+++ Data

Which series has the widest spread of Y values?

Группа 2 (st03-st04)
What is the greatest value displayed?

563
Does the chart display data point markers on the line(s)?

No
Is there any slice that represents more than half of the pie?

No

++++++
+++ Data

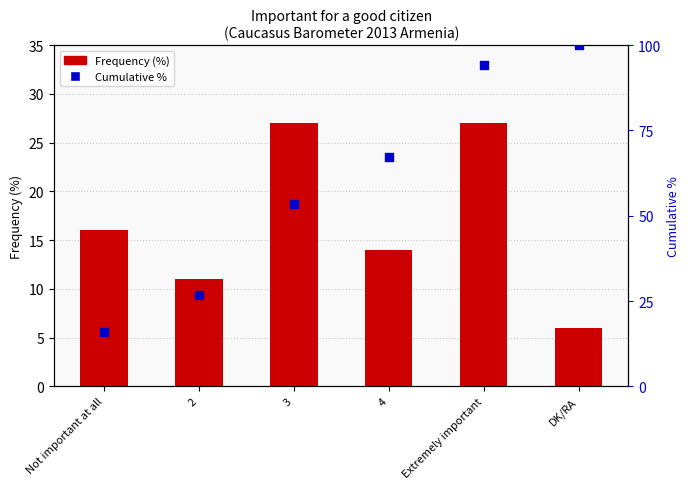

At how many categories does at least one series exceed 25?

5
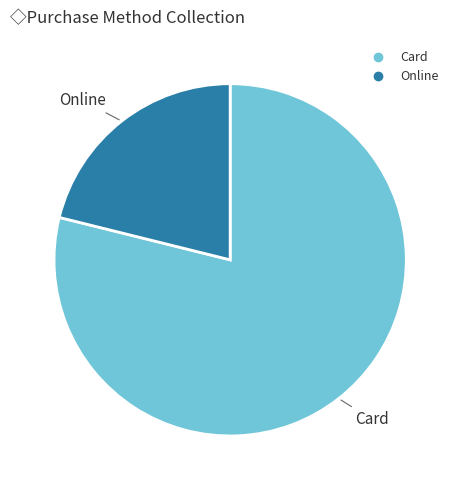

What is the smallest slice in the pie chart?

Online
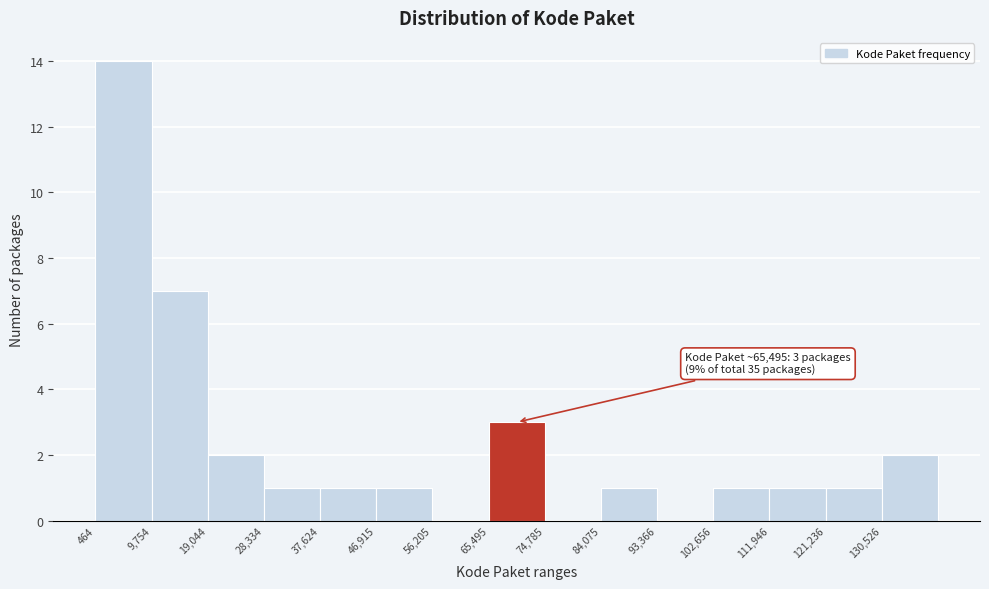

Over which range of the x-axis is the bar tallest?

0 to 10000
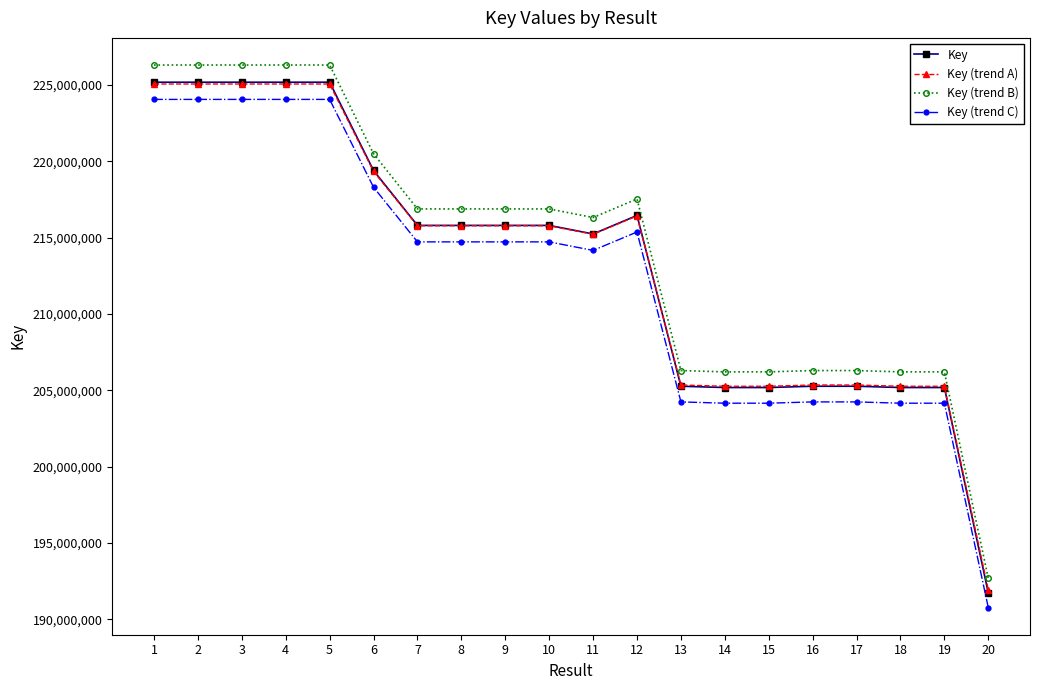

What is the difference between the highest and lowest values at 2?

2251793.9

++++++

Exercise: Print the data again unchanged, starting at the line that contains "Группа 2 (st03-st04)" and stopping after the line that contains "Is there any".

Answer to this exercise:
Группа 2 (st03-st04)
What is the greatest value displayed?

563
Does the chart display data point markers on the line(s)?

No
Is there any slice that represents more than half of the pie?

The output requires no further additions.